PsychoKitty2010 16-01-2011 04:36 AM

So tired of everything. Tired of fighting. Tired of trying, but coming up short, not good enough for my mom. That's ok though. I have a plan to make it all right. -hugs oliver- I know how you feel, though. I'm sorry that you are not doing well. :( Anything I can do to help?

frenchhorn 16-01-2011 04:53 AM

*hugs Kitty* I'm sorry, know how you feel too :(
i just want the pain to go, but even though I'm not in uni for this year there are still things I have to do and people I would let down, how do you fight day by day, when each day is absolute agony

PsychoKitty2010 16-01-2011 04:59 AM

-shrugs- I don't know anymore. I am worried I will let a few people down as well. But I have felt like **** since I was 6 years old (I am 22 now, going on 23). My mom won't leave me alone until either she dies or I die, and I don't anticipate her dying any time soon, unless there was a freak accident. I am just never good enough for her. I'm tired of being a failure..

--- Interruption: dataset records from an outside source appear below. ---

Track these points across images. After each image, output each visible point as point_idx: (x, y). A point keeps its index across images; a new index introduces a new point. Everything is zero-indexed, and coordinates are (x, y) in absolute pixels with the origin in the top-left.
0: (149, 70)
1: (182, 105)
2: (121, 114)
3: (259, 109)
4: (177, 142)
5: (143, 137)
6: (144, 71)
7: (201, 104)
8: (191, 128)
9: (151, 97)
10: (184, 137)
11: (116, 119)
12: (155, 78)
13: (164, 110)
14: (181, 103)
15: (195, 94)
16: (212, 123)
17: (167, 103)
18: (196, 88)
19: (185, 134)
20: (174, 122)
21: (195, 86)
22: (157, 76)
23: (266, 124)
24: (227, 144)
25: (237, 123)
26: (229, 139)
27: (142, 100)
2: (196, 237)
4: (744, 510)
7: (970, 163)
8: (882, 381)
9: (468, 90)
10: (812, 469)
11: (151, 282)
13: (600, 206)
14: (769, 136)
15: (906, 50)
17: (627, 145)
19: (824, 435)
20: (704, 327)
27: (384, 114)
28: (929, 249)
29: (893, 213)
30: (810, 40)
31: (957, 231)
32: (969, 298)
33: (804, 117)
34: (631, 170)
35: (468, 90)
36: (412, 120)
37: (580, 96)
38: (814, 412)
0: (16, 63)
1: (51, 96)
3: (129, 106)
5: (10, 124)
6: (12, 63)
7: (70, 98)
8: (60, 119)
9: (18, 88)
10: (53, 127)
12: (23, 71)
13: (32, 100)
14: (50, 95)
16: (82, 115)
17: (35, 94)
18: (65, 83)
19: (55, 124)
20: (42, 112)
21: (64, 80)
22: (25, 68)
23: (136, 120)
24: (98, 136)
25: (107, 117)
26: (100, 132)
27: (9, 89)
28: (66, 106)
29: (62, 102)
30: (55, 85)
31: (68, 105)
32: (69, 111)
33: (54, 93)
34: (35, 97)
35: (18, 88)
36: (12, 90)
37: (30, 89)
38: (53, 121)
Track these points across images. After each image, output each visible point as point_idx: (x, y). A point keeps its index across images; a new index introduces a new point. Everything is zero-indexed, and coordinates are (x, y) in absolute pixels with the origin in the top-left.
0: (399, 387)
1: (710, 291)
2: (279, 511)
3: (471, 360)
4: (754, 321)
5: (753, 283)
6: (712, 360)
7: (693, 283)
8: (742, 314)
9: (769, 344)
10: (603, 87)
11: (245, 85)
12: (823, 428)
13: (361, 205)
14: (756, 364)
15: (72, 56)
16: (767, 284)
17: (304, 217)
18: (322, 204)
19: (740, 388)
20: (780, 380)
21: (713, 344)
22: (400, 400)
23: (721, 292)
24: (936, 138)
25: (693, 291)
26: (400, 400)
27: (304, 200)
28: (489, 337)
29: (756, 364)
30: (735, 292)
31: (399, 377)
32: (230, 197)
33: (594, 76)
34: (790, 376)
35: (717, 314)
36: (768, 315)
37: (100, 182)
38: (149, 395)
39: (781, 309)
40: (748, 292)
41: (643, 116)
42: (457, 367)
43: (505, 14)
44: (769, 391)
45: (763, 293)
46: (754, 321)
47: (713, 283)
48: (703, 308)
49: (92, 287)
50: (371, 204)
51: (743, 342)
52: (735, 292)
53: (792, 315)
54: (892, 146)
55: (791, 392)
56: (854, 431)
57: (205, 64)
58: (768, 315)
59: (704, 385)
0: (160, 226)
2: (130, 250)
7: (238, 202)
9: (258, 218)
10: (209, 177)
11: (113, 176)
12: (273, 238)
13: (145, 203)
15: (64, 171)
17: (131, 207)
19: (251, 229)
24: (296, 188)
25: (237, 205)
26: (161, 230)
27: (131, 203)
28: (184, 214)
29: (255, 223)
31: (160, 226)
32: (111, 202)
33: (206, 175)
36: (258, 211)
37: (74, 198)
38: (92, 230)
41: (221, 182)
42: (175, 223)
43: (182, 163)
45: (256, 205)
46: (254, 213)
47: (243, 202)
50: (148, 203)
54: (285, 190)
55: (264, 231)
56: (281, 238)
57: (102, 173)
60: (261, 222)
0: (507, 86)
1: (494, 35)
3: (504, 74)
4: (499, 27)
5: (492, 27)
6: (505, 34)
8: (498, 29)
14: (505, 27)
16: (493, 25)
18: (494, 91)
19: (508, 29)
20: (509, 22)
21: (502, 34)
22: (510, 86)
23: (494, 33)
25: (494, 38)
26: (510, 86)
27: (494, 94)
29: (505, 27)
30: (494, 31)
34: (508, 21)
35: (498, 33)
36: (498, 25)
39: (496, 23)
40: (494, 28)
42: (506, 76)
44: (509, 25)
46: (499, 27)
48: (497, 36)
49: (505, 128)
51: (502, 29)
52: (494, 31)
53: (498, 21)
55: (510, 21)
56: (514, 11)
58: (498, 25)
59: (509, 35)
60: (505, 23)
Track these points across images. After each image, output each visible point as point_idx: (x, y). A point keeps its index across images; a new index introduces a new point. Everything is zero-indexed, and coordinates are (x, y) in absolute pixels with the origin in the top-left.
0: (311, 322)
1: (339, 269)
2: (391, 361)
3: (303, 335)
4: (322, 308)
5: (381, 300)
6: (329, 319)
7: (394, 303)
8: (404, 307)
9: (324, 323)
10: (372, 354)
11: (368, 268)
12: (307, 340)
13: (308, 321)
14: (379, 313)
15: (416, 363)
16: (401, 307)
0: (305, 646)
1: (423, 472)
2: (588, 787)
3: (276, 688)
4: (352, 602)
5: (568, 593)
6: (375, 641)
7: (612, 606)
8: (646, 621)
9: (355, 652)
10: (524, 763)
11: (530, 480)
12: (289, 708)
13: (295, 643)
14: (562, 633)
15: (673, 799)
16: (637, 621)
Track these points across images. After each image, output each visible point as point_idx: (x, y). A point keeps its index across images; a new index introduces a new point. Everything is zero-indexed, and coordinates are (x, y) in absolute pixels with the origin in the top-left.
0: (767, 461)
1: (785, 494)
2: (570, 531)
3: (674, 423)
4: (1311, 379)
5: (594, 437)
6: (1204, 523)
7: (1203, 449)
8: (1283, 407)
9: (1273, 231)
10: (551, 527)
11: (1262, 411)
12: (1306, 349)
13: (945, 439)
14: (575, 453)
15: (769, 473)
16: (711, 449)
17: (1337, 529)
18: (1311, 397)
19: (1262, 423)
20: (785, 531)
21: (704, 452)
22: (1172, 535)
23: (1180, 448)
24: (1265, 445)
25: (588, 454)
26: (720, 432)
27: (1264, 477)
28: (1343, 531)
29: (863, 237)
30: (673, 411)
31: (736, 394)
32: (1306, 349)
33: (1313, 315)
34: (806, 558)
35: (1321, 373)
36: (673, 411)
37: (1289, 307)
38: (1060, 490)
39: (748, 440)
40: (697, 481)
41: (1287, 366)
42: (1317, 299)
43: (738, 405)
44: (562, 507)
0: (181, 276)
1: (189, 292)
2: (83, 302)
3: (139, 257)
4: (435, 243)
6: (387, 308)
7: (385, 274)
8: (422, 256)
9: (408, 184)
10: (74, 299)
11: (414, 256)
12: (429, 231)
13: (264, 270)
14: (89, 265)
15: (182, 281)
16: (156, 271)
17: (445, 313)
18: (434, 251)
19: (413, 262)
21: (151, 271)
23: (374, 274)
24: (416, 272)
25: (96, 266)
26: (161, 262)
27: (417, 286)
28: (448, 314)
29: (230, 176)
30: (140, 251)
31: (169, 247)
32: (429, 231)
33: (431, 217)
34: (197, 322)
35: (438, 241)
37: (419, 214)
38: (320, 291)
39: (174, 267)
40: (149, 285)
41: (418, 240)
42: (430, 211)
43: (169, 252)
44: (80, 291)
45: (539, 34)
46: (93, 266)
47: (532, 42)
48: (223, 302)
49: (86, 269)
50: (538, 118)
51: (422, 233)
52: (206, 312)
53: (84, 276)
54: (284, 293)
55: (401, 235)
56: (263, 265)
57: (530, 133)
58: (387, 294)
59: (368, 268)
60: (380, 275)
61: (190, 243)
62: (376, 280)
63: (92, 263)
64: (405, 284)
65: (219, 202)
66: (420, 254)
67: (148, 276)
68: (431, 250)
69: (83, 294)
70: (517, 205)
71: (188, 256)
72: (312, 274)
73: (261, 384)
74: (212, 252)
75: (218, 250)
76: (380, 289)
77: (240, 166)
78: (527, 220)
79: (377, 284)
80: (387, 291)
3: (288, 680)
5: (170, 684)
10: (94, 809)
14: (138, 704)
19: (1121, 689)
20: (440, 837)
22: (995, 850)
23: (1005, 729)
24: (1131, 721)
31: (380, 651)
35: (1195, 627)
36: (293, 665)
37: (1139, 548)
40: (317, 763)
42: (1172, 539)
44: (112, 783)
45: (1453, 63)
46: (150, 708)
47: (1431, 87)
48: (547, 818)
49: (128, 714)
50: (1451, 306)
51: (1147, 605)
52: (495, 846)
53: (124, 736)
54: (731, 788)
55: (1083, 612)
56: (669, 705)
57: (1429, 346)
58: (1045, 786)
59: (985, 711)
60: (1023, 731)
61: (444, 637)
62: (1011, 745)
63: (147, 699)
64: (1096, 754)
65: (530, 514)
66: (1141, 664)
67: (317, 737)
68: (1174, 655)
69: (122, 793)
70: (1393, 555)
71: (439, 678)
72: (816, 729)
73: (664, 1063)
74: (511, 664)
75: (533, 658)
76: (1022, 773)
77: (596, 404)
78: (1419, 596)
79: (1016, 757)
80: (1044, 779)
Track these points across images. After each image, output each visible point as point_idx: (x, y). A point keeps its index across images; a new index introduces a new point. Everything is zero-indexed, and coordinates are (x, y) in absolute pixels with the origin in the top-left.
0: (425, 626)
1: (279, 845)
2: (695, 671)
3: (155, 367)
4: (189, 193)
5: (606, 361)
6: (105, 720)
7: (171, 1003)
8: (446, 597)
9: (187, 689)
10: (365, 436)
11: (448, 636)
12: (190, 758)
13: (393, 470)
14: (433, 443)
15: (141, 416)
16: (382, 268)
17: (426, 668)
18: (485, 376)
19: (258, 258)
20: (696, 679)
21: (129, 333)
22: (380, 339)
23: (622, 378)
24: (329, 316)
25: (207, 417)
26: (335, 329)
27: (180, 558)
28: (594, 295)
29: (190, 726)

frenchhorn 16-01-2011 05:18 AM

*hugs Kitty* your not a failure

PsychoKitty2010 16-01-2011 05:22 AM

-hugs oliver- Yes I am. I am too fat. I have a skin problem which I don't know what it is it's not acne but it's kinda like it. I don't have a job. I mean, I can't work at this point, but that does not matter to her. She hounds me about me needing to get a job. She hounds me about losing weight. She tells me to exercise but I can't really exercise because of my back problems. If I get a B- in a class she doesn't think that's good it's always "You can do better". I'm never good enough. I figured out I never will be. So I have made the decision on what needs to be done. It's just a matter of when now.